## Assignment
Drop all images. Then write out each line below exactly as given.

[[ Recorded data open ]]

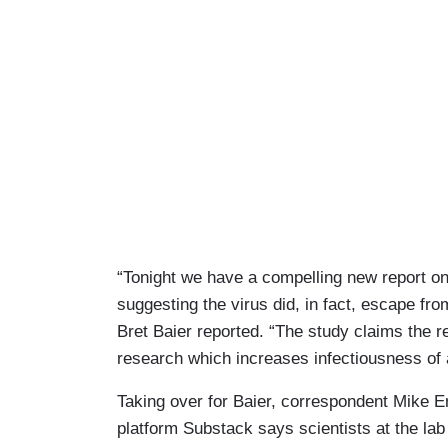
“Tonight we have a compelling new report on
suggesting the virus did, in fact, escape f
Bret Baier reported. “The study claims the r
research which increases infectiousness of 
Taking over for Baier, correspondent Mike E
platform Substack says scientists at the lab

[[ Recorded data closed ]]

## Result of this task
“Tonight we have a compelling new report on
suggesting the virus did, in fact, escape f
Bret Baier reported. “The study claims the r
research which increases infectiousness of 
Taking over for Baier, correspondent Mike E
platform Substack says scientists at the lab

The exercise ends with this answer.